Une commémoration sous le signe de la contestation
Vendredi 17 juillet, une messe d’action de grâce a été célébrée à Kinshasa en mémoire de l’ancien ministre des Transports et député national. La cérémonie a réuni des membres de sa famille, des militants d’Ensemble pour la République et plusieurs personnalités politiques. Loin d’être un simple hommage, ce rassemblement a été l’occasion de réaffirmer le rejet des conclusions officielles et la volonté de poursuivre le combat politique de l’opposant disparu.

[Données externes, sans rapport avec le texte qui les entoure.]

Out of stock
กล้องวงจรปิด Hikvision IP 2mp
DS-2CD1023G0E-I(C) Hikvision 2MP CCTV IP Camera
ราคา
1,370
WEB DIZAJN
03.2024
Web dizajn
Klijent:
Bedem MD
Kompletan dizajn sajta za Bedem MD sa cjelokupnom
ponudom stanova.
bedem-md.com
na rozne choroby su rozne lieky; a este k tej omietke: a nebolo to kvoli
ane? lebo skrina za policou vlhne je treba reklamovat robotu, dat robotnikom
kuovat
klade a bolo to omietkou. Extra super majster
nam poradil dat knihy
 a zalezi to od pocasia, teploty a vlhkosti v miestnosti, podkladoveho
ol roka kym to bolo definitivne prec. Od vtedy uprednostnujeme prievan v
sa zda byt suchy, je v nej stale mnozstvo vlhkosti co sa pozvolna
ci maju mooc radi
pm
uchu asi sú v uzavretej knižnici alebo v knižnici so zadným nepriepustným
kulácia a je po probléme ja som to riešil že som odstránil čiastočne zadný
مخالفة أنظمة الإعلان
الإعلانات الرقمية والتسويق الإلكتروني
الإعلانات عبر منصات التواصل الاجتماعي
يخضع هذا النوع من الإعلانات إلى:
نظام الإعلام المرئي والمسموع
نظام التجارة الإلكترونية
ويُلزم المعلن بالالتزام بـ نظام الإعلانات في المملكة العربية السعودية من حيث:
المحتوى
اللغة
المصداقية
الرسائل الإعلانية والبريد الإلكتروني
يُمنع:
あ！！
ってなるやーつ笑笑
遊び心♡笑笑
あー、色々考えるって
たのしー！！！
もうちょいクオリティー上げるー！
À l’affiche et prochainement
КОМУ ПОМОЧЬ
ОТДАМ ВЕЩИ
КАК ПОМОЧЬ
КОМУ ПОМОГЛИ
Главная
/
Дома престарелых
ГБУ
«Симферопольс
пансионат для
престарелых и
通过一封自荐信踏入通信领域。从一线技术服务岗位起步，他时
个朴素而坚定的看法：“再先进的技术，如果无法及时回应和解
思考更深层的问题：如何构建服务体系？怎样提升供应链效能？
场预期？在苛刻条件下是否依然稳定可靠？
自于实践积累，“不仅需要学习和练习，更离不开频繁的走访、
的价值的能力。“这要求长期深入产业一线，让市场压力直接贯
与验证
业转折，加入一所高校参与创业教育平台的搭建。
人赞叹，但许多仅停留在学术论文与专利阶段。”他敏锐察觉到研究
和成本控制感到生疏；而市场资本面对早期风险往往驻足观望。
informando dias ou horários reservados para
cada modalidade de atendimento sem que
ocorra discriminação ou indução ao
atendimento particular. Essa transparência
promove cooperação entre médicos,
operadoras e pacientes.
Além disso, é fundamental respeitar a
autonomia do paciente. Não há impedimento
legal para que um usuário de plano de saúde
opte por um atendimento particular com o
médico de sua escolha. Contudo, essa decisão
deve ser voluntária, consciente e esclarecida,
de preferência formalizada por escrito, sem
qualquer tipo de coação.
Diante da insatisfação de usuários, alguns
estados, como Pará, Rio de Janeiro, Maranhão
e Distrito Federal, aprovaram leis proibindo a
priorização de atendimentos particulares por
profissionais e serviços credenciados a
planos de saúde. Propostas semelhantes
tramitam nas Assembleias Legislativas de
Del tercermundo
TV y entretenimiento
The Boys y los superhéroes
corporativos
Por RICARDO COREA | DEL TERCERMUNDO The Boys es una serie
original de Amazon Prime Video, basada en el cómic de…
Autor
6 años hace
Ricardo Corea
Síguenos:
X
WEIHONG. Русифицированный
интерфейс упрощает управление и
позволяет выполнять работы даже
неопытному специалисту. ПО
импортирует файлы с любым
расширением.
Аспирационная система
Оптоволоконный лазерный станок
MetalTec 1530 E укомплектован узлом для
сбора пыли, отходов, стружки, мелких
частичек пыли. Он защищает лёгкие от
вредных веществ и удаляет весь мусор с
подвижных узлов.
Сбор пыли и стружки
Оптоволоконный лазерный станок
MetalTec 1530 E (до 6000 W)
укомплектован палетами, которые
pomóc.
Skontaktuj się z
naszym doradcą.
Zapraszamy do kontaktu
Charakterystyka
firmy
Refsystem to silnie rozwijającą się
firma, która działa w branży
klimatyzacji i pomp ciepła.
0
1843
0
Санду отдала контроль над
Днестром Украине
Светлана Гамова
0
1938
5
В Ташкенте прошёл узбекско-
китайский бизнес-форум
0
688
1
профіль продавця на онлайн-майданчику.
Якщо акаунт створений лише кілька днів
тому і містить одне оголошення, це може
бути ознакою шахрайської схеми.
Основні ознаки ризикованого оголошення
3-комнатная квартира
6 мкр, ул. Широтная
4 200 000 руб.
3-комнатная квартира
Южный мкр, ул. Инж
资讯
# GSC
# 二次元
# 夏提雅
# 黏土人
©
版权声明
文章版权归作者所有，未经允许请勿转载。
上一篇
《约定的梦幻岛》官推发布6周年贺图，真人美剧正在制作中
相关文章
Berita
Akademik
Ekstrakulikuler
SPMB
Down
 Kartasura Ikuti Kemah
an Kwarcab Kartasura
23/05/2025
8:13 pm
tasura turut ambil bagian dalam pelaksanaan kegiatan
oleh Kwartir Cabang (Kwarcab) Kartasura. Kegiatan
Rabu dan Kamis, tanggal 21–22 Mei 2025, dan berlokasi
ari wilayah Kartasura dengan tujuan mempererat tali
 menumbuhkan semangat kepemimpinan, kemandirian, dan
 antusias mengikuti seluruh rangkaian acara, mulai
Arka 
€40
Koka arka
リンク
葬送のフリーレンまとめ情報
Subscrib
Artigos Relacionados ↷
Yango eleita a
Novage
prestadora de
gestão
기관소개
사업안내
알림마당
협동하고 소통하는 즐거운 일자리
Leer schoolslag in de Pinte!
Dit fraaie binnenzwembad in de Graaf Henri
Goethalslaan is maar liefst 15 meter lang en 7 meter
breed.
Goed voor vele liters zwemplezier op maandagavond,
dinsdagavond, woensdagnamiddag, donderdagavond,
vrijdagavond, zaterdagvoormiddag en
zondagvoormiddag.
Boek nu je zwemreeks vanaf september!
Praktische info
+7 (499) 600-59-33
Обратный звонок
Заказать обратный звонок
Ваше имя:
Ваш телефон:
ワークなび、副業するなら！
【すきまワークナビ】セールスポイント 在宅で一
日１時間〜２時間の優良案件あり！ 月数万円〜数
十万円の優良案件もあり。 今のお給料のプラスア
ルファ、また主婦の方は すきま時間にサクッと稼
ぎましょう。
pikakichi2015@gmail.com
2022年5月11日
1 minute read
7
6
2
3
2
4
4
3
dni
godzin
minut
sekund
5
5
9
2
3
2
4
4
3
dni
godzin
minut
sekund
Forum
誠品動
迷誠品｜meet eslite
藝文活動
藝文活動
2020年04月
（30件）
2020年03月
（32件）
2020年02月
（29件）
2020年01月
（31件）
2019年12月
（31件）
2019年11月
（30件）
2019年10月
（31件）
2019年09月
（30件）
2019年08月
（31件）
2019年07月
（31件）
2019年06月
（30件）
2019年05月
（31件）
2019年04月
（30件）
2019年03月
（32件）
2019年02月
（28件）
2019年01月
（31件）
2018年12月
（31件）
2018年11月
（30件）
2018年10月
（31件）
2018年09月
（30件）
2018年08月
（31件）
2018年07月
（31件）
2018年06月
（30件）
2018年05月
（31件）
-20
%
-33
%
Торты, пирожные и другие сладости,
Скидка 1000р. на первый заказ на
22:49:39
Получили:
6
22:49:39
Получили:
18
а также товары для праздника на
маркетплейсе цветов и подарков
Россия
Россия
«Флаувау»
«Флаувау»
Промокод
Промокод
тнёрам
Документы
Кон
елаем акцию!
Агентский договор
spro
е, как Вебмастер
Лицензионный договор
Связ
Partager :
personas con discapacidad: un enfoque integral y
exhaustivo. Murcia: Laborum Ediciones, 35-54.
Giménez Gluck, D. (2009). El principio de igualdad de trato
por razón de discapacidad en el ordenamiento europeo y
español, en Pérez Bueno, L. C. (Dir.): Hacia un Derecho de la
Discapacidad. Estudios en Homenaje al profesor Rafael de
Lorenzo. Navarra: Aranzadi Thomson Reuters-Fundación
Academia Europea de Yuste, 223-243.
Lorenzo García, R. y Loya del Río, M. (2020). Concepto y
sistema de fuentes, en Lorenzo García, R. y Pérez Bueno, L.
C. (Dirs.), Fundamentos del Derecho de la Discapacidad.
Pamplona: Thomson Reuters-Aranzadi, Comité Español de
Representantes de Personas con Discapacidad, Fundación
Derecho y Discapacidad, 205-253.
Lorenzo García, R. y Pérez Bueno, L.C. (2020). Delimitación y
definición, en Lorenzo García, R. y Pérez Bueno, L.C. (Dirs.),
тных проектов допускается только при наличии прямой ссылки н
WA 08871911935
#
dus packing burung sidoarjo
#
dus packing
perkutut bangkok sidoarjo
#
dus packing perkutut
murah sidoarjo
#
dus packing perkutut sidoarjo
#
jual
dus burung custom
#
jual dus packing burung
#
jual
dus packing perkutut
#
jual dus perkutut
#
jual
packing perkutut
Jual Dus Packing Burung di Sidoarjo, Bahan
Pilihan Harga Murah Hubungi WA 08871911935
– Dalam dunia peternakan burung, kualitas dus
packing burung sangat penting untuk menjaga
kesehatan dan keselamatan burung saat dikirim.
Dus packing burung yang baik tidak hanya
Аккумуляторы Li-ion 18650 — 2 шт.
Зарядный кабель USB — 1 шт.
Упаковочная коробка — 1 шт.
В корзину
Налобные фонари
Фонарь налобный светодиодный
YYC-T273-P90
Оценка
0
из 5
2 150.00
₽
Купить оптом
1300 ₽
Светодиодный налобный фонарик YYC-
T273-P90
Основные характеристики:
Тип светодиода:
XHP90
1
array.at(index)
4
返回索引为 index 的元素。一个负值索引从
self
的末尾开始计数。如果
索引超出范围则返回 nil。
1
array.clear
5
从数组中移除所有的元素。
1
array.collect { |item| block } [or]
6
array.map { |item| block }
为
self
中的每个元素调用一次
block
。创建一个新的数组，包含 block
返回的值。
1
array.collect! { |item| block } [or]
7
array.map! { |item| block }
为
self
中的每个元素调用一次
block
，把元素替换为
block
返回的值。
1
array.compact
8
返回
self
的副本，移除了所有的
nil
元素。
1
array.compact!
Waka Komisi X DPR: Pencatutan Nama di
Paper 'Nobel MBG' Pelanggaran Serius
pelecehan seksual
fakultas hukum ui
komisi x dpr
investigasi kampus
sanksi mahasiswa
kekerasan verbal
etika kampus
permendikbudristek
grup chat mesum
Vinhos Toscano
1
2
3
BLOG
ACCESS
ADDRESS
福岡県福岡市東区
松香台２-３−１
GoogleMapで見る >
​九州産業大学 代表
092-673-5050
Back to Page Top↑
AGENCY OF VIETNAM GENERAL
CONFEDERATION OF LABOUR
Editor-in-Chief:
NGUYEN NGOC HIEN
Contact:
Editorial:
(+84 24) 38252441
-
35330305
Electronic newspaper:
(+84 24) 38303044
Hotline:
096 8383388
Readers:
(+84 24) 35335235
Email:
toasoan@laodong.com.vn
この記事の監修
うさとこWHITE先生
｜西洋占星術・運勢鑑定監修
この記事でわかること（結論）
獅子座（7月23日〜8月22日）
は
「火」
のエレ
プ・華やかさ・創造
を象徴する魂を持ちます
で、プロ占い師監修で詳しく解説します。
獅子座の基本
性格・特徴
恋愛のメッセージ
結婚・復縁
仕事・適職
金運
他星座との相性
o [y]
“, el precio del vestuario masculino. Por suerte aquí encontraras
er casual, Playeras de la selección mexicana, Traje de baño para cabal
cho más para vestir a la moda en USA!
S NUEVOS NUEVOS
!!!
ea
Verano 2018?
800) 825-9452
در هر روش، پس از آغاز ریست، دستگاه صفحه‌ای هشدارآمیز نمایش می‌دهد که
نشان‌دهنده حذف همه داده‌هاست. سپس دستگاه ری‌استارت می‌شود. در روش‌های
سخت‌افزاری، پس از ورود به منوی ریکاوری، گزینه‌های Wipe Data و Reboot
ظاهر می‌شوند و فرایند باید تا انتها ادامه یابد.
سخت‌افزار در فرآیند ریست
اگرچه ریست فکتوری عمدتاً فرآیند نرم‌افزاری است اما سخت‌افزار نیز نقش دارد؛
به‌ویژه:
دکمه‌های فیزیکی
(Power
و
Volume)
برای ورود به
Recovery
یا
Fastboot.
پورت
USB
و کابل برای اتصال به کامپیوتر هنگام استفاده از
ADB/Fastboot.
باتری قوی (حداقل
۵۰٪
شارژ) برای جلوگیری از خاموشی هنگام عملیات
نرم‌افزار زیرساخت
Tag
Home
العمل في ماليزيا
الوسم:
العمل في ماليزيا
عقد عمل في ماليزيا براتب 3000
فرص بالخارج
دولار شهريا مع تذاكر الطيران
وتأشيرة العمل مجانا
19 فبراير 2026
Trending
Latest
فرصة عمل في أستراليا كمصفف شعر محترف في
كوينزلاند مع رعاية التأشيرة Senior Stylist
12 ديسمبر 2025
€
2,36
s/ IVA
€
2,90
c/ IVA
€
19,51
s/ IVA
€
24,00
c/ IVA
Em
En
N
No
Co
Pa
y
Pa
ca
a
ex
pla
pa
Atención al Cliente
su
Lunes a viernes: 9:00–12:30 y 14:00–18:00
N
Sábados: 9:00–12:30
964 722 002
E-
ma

Un héritage politique revendiqué
Dieudonné Bolengetenge, secrétaire général d’Ensemble pour la République, a lié la mémoire de Chérubin Okende à la lutte contre l’arbitraire et la mauvaise gouvernance. Il a déclaré que le parti ne pouvait qu’en se remémorant sa tragique disparition jurer de ne pas abandonner la lutte menée ensemble pour l’avènement d’un Congo meilleur. Selon lui, les difficultés du pays trouvent en grande partie leur origine dans la mauvaise gouvernance et le non-respect des règles de gestion de la chose publique. Il a ajouté que certaines personnalités, une fois au pouvoir, oublient que le pays et ses ressources constituent un bien commun, et que Chérubin Okende s’était dressé contre l’arbitraire, y laissant sa vie.
Une enquête toujours réclamée
Depuis l’annonce des conclusions du parquet, la famille et les cadres du parti n’ont cessé de rejeter la thèse du suicide. Ils continuent de réclamer une enquête permettant, selon eux, d’établir toute la vérité sur les circonstances du décès. Figure de l’opposition congolaise et proche collaborateur de Moïse Katumbi, Chérubin Okende occupait une place importante au sein d’Ensemble pour la République. Sa disparition avait provoqué une vive émotion dans le pays et au sein de la classe politique.
Trois ans plus tard, ses proches insistent sur la persistance des zones d’ombre et démontrent leur volonté de maintenir vivante la mémoire de celui qu’ils présentent comme un défenseur de la démocratie, de la bonne gouvernance et de l’État de droit en République démocratique du Congo. Le dossier reste un point de tension entre les autorités judiciaires et une opposition qui y voit un symbole de son combat.